The draft notification, which was accessed by Fortune India, sets tighter fleet-wide fuel consumption targets, expands incentives for electric and hybrid vehicles, and introduces a formal credit trading mechanism to improve compliance flexibility and emissions outcomes.
The Corporate Average Fuel Consumption (CAFE) 2027 norms, also called CAFE 3 norms, issued for stakeholder consultation, will replace standards notified in 2015 and revised in 2021. The framework will remain in force through FY32 and will apply to all M1 category passenger vehicles, including imports, as per the draft notification.

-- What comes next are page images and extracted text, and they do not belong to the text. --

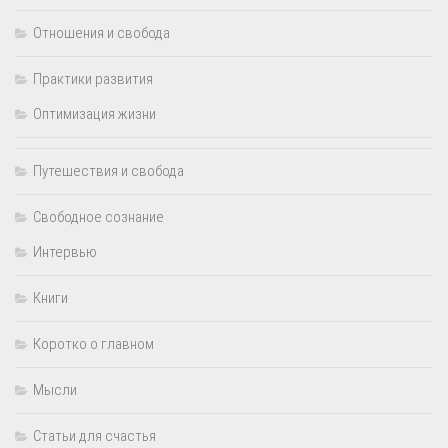
Отношения и свобода
Практики развития
Оптимизация жизни
Путешествия и свобода
Свободное сознание
Интервью
Книги
Коротко о главном
Мысли
Статьи для счастья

It also states that the compliance with the emission norms will be assessed annually at the manufacturer level based on fleet-wide weighted average emissions linked to vehicle mass.
It was recently reported that the proposal to implement the third phase of Corporate Average Fuel Efficiency (CAFE-III) norms has been sent to the Prime Minister’s Office after consultations with industry stakeholders
A key feature of the draft is a “passbook” style compliance system, under which automakers can earn credits for exceeding efficiency targets or accumulate debits for underperformance. These credits may be traded between manufacturers or purchased from the Bureau of Energy Efficiency, effectively creating a structured carbon credit market for passenger vehicles.
The pricing of credits is set to tighten over time, rising from ₹2,500 per gCO₂/km in FY28 to ₹4,500 by FY32. The draft also defines compliance cycles—initially three-year blocks followed by two-year periods—within which credits can be banked before expiry, encouraging early efficiency improvements.
The proposal significantly strengthens incentives for low- and zero-emission technologies through “super credits” and carbon-neutrality multipliers. Battery electric vehicles and range-extended EVs receive a 3.0 volume multiplier, giving them a strong advantage in fleet-level compliance calculations. Plug-in hybrids and strong hybrids also receive favourable treatment, while flex-fuel and ethanol-compatible models benefit from emission-linked discounts.
Technologies such as regenerative braking, start-stop systems, and high-efficiency air-conditioning are also recognised for incremental compliance benefits, reducing reported fuel consumption at the model level. The framework is expected to accelerate electrification and efficiency-led engineering across automakers’ portfolios.
Shift towards real-world testing and higher transparency
While compliance will continue to be measured under the Modified Indian Driving Cycle (MIDC), manufacturers will also be required to report emissions under the Worldwide Harmonized Light Vehicles Test Procedure (WLTP), signalling a gradual move toward real-world driving conditions.
Automakers will additionally submit detailed model-wise and state-wise sales data annually, increasing regulatory transparency and oversight, as per the draft notification.